A UK-based team says they were able to pull genetic material from the air and correctly identify the species it belonged to, an exciting leap for the field of environmental DNA. The technique of sampling an environment for DNA to figure out what organisms inhabit it, known as environmental DNA or eDNA, is regularly used to study terrestrial and marine environments: Simply see what molecular fragments can be found on a forest floor or floating in the sea, and you’ll know what creature recently passed through. Now, they’ve taken DNA directly from the air in an animal’s burrow.

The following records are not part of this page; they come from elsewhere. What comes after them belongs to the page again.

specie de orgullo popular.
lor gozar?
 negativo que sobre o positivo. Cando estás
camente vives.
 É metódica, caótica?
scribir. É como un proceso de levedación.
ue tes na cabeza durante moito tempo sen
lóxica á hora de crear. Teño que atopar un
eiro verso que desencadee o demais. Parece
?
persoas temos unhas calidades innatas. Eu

Published today in the journal PeerJ, the research describes a lab set-up in which they were able to detect airborne DNA. The test organisms were a group of naked mole rats, set up in a makeshift burrow of pipes and tanks at the Queen Mary University of London. The research team stuck a hose into the animals’ tank and pulled air into it, which fed into a filter usually used for marine eDNA sampling. Then, the researchers ran genetic testing on the filter (which substitutes for the animal tissue that normally would be tested for genetic material) and, to their surprise, were able to identify the rats purely from genetic material that was floating around in the burrow’s airspace.
“I tend to think of it a bit like soup,” said lead author Elizabeth Clare, a molecular ecologist at Queen Mary University of London, in a video call. “We’re in the soup, and it contains dust and pollen and bits of DNA floating around... It’s one of those things where you have to have a leap of faith to even try it.”
The team wasn’t sure they’d get anything from the experiment. While eDNA is commonplace in the realms of land and sea research, things move differently in the air. Molecular fragments need to be filtered out of the medium they’re floating in to be read, and things dissipate in air quickly if you’re not in an enclosed space (hence why outdoor coronavirus transmission is less likely than indoors). That’s why Clare’s team started with the mole rats, an enigmatic species that scuttles about in networks of narrow subterranean tunnels. After they successfully detected mole rat DNA in the tunnel’s air, they broadened their testing to the lab itself. They were able to pick up human DNA in the air—their own.
“The first question was pretty risky: Is there DNA in the air? The answer is yes, and we can capture it,” Clare said. “The next question has to get more risky: Can we do it under more difficult circumstances?”
The implications for airborne DNA detection are large. Clare does fieldwork with bats, whose habit of staying in dark, cavernous spaces or tiny chambers often prevents researchers from accessing bat colonies. eDNA in the air (to be called airDNA or maybe eDNAir—they’re working on it) would allow researchers to broaden their observational horizons. Wherever it’s employed, the molecular detection method serves as a sort of biological roll call where species can phone in rather than needing to be directly observed.
eDNA is a source of optimism for conservationists desperate to get a pulse on endangered or elusive animals. It’s useful for knowing all the characters in an ecological niche or understanding which animals survived disasters like the Australian wildfires. Down the road—way down it—Clare hopes that airborne DNA collection could help create a live map of biodiversity in a chosen area.